Problem details =>
Count the lines below that include the word "every", then give that number and no other words.

Records for this exercise =>
======

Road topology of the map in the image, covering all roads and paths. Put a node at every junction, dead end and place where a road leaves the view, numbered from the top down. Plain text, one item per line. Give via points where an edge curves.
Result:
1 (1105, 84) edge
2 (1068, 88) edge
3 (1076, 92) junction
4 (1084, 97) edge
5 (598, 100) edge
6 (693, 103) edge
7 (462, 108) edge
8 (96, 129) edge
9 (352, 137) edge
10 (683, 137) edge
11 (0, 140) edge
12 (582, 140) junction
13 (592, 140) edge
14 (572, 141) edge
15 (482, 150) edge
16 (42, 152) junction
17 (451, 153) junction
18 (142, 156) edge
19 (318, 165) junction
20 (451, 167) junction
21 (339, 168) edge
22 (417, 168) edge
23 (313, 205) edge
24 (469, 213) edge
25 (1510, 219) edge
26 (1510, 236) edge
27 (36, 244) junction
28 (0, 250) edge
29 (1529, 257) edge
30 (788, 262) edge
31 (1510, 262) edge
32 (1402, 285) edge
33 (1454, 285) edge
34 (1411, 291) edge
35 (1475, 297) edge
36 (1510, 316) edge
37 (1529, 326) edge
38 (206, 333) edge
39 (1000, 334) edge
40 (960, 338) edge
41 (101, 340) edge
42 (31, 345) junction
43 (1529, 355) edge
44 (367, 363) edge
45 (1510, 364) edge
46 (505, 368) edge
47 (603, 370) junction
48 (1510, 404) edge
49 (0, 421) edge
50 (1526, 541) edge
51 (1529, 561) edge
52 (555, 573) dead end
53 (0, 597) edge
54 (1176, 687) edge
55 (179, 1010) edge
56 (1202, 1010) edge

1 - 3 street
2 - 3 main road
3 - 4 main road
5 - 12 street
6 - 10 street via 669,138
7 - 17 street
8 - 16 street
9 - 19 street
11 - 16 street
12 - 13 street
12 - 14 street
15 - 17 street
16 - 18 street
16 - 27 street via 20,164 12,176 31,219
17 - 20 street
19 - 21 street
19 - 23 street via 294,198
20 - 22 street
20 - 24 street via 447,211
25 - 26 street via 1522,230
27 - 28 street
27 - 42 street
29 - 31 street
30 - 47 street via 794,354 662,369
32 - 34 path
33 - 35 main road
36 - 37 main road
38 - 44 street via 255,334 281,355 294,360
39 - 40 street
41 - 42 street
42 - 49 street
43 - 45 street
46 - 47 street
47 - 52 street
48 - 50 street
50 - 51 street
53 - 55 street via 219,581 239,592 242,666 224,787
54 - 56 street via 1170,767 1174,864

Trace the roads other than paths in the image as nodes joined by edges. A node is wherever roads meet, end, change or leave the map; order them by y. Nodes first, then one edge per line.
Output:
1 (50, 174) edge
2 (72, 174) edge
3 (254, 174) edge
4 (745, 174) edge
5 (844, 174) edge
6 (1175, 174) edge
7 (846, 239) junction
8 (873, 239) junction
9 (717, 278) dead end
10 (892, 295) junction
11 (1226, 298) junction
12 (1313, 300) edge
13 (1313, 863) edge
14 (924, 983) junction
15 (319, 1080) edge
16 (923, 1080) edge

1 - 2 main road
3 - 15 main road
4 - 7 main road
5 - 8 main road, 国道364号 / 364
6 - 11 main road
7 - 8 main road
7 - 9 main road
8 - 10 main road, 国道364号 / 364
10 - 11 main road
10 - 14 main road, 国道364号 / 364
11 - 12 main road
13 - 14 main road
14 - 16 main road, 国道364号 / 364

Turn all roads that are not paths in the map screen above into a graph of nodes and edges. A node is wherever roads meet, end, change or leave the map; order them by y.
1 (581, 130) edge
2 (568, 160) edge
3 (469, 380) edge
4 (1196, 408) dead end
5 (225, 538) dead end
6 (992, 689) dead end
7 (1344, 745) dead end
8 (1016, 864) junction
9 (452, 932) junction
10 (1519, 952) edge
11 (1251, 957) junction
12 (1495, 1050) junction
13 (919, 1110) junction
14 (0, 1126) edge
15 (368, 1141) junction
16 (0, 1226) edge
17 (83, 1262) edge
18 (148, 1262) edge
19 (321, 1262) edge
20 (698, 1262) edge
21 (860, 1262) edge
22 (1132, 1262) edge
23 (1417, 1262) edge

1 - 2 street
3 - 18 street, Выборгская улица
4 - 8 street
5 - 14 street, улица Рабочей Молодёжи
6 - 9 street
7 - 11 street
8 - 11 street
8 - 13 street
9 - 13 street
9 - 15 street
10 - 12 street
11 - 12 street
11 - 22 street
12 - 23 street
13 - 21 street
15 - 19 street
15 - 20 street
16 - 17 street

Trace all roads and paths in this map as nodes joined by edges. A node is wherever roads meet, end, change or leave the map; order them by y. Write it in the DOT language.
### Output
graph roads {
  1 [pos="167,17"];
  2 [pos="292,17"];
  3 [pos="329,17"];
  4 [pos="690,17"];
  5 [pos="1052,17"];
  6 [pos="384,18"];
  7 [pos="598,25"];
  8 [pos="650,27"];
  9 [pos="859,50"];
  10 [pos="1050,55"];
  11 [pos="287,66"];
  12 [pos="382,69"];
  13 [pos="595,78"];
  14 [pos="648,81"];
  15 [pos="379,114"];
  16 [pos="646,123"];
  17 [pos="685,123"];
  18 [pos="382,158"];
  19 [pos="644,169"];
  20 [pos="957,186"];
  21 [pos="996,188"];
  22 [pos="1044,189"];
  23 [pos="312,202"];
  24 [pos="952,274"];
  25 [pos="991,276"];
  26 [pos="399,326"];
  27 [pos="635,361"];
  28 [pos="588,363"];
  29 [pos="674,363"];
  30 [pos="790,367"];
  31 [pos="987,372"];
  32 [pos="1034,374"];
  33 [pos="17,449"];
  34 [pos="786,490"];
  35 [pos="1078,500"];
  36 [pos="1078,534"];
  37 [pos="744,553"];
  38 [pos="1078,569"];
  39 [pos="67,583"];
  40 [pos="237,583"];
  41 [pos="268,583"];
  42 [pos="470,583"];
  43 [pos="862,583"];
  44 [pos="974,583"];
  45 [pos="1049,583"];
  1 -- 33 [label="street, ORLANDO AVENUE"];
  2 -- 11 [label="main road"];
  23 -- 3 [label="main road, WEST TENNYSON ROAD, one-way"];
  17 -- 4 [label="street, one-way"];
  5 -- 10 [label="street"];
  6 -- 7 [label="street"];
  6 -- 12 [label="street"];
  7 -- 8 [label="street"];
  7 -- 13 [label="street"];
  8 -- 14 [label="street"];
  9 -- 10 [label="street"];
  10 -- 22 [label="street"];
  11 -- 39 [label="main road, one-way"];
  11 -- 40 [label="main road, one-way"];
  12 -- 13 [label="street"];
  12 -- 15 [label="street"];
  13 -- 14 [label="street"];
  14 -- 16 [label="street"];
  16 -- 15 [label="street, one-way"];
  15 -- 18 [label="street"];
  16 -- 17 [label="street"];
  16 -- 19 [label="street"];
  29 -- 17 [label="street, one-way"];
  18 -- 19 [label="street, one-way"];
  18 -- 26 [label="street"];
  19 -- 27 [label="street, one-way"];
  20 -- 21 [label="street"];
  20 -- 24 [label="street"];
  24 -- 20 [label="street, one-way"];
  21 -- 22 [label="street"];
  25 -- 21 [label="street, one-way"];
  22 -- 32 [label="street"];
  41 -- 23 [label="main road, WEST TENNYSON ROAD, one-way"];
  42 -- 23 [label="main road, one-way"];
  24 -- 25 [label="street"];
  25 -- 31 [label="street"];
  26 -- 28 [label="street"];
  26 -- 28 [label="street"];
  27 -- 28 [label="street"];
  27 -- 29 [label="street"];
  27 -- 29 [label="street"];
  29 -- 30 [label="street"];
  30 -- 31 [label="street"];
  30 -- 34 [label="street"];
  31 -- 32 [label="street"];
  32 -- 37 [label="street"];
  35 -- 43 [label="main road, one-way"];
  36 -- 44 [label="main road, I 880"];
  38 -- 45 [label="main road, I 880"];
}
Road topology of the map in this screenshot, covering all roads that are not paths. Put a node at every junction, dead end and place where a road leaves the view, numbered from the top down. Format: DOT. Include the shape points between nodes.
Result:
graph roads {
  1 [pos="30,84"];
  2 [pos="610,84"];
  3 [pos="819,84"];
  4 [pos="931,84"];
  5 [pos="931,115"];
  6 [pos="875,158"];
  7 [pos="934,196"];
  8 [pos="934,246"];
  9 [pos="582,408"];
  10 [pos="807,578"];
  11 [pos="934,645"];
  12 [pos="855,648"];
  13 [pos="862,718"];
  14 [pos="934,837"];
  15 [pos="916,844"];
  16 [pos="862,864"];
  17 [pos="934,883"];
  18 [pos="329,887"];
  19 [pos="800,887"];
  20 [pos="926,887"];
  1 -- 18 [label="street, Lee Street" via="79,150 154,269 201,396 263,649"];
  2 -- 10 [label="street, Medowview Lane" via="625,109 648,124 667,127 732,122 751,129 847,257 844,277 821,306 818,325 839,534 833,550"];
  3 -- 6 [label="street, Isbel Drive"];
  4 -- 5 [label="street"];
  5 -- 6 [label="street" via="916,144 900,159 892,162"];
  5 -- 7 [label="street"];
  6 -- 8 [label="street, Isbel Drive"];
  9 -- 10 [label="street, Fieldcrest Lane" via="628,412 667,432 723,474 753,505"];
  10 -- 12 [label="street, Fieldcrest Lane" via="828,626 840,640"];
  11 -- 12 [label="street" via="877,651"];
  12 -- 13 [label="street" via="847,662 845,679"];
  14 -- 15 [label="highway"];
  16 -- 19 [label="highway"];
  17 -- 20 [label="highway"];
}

======

Solution to this task =>
2